Trecho:
CCJ analisa reajuste no valor de referência para licitação de obras e compras públicas

Foto: Marcos Oliveira

Os valores limites que definem a modalidade da licitação a ser adotada na contratação de obras, serviços ou nas compras feitas pelo poder público podem ser triplicados, conforme projeto em exame na reunião desta quarta-feira (4) da Comissão de Constituição, Justiça e Cidadania (CCJ).

Os valores de referência hoje praticados estão em vigor há 18 anos. Nesse período, os preços medidos pelo IPCA são três vezes maiores que os definidos na época da última alteração dos tetos, em 1998, como explica o senador José Serra (PSDB-SP), autor do PLS 604/2015.

“Isso equivale dizer que os valores de referência hoje constantes da Lei de Licitações são, em termos reais, apenas 1/3 do que deveriam”, argumenta Serra. Essa defasagem dificulta e onera a gestão da administração pública.

Perguntas a responder:
- a) Na notícia sobre licitações, em que ano ocorreu a última alteração dos tetos de valores de referência?
- b) Copie da notícia sobre licitações, sem nenhuma alteração, a parte que começa com "Os valores de referência hoje praticados" e vai até "da administração pública.".

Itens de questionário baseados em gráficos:
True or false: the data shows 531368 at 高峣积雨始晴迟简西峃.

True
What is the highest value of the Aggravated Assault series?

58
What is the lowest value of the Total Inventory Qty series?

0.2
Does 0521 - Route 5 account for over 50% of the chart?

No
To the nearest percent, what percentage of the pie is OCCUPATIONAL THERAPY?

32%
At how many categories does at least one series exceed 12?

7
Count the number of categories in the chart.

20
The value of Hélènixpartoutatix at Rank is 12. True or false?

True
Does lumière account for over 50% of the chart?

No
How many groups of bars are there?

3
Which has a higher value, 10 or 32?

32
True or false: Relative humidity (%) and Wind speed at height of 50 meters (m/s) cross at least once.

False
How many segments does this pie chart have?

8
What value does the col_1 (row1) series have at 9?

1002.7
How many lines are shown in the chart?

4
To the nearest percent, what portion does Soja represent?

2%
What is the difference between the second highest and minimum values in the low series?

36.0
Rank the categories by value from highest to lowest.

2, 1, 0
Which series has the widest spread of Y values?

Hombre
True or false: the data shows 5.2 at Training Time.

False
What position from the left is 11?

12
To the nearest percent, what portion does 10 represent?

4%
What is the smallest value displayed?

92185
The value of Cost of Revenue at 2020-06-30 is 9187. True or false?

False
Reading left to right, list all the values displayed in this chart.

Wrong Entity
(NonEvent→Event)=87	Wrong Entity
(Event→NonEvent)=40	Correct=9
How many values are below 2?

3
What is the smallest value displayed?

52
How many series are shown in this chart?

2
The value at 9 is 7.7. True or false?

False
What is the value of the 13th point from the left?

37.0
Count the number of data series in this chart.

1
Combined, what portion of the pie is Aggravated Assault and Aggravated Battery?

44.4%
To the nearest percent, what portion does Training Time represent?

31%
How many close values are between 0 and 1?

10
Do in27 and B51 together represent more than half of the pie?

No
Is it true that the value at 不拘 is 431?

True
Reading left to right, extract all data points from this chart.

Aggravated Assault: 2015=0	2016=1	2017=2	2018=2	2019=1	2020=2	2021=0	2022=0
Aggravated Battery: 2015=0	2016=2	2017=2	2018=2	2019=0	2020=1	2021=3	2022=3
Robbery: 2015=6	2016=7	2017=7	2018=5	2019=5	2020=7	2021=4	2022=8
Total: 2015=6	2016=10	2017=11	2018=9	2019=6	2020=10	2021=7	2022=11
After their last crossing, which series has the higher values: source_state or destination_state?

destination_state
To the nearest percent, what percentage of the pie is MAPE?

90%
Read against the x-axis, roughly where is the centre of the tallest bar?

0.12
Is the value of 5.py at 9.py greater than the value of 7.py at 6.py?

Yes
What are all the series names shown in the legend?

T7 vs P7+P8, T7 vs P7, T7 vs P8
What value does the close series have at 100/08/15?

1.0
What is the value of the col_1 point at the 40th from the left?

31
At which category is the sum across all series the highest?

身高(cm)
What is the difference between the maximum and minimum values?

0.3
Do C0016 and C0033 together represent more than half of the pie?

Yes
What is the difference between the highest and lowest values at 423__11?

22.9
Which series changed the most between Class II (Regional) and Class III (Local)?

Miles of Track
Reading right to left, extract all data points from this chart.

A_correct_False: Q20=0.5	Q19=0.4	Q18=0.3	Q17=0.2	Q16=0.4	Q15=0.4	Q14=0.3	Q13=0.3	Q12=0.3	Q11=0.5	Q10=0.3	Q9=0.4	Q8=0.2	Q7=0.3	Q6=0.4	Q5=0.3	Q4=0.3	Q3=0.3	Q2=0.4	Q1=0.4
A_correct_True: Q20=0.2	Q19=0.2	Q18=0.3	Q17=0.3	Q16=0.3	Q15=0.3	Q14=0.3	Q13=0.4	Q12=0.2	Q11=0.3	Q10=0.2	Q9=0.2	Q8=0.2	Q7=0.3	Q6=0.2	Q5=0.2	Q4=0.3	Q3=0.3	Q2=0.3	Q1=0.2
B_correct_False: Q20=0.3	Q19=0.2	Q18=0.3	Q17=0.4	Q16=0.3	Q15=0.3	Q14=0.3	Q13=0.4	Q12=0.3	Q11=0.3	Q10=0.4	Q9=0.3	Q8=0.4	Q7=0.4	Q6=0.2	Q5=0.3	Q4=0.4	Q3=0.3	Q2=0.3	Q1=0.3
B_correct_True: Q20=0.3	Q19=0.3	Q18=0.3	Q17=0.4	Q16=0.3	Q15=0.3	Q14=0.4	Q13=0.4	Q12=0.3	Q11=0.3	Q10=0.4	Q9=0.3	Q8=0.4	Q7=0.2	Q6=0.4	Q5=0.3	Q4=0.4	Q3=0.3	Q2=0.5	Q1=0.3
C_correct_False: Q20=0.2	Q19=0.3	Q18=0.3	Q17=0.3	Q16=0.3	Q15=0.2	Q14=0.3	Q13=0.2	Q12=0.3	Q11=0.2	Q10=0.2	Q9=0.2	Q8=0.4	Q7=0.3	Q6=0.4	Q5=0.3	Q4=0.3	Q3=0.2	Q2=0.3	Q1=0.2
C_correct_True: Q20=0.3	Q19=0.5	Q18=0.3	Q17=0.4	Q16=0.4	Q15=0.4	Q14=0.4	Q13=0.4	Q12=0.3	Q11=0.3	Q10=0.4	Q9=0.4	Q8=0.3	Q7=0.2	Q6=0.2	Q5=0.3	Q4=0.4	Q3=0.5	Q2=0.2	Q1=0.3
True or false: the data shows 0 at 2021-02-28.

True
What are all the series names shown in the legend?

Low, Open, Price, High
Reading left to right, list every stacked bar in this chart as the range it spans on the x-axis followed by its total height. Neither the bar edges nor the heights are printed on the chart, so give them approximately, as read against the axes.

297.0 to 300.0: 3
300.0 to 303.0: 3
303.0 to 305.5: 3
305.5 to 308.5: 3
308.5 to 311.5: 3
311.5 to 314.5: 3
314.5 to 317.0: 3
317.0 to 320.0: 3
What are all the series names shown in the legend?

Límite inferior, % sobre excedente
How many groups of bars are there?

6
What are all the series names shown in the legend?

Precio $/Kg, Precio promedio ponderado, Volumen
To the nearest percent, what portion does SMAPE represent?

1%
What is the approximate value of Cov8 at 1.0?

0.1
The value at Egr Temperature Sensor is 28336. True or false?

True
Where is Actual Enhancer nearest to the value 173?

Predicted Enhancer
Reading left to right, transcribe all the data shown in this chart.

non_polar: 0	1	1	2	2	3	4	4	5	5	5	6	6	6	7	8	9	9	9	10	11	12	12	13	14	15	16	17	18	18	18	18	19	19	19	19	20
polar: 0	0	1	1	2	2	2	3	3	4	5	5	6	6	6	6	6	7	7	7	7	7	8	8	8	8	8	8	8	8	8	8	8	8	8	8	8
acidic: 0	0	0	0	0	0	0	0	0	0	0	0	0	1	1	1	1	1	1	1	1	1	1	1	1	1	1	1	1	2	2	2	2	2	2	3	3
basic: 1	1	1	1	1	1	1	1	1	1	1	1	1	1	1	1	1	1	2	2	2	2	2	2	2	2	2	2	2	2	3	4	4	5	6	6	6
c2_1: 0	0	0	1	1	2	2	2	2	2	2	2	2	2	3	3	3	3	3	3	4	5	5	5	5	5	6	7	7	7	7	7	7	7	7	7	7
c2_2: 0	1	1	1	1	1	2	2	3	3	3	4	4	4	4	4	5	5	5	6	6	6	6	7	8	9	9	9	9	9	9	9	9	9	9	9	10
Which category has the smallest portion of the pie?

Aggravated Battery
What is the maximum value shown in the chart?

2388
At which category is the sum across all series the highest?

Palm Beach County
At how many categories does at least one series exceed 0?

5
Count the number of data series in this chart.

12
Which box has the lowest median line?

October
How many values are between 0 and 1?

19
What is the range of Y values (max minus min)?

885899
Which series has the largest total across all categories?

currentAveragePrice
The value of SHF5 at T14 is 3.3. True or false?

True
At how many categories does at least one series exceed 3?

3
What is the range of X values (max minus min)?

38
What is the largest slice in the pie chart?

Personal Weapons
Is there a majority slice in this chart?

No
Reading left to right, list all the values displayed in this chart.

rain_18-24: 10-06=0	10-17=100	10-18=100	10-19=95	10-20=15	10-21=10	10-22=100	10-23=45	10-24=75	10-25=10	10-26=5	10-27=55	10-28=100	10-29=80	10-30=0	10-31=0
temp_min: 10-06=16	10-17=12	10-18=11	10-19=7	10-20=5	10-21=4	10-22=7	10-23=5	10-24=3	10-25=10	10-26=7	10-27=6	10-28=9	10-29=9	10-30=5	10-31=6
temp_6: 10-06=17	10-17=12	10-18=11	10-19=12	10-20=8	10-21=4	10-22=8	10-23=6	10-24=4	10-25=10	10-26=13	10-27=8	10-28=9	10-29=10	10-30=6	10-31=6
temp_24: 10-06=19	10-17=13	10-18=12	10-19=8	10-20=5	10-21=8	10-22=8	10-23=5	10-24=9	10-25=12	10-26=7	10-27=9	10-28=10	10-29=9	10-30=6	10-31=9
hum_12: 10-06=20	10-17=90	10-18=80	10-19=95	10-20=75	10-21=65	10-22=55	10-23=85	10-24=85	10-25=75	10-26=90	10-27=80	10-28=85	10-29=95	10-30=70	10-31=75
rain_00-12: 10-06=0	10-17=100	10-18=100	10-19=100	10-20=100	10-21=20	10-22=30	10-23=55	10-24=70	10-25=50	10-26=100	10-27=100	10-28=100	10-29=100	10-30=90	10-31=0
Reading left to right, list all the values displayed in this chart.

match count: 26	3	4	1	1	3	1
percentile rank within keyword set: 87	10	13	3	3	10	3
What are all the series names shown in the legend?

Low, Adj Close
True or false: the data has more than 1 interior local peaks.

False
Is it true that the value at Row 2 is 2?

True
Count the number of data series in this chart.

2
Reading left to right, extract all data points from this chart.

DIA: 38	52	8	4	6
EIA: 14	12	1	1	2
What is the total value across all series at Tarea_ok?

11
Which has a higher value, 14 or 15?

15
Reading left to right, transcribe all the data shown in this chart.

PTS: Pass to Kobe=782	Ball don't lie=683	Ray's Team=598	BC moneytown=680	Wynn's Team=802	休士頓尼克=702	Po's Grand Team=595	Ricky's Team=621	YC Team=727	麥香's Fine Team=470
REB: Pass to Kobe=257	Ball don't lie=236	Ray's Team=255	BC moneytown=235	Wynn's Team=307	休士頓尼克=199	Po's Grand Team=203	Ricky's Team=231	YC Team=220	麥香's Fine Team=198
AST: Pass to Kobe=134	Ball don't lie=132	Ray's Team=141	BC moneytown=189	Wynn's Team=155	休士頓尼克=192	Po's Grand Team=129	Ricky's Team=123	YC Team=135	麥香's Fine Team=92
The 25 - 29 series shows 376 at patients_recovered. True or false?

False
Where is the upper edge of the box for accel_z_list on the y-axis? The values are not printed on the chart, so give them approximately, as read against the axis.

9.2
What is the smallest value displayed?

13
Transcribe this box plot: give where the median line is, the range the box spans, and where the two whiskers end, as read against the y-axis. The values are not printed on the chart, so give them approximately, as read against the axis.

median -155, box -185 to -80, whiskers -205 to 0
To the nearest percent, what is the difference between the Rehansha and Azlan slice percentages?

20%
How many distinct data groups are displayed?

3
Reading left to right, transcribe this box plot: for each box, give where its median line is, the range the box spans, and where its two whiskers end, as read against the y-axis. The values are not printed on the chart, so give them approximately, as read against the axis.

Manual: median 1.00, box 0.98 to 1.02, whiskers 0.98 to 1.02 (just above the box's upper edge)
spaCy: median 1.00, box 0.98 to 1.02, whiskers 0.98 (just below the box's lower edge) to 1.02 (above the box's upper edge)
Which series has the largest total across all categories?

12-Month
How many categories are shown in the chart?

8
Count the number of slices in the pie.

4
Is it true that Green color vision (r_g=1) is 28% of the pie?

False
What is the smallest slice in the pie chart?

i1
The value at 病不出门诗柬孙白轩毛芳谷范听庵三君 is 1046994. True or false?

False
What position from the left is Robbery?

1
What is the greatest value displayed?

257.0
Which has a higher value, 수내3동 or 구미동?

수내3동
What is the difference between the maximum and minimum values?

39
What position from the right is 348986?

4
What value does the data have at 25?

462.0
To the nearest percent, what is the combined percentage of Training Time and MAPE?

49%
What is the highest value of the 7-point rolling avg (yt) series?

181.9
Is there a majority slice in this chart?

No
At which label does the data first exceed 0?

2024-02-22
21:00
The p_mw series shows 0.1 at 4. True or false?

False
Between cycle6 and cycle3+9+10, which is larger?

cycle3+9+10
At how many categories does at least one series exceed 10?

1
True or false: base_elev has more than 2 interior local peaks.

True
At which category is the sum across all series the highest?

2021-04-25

Respostas esperadas:
- a) Em 1998.

- b)
Os valores de referência hoje praticados estão em vigor há 18 anos. Nesse período, os preços medidos pelo IPCA são três vezes maiores que os definidos na época da última alteração dos tetos, em 1998, como explica o senador José Serra (PSDB-SP), autor do PLS 604/2015.

“Isso equivale dizer que os valores de referência hoje constantes da Lei de Licitações são, em termos reais, apenas 1/3 do que deveriam”, argumenta Serra. Essa defasagem dificulta e onera a gestão da administração pública.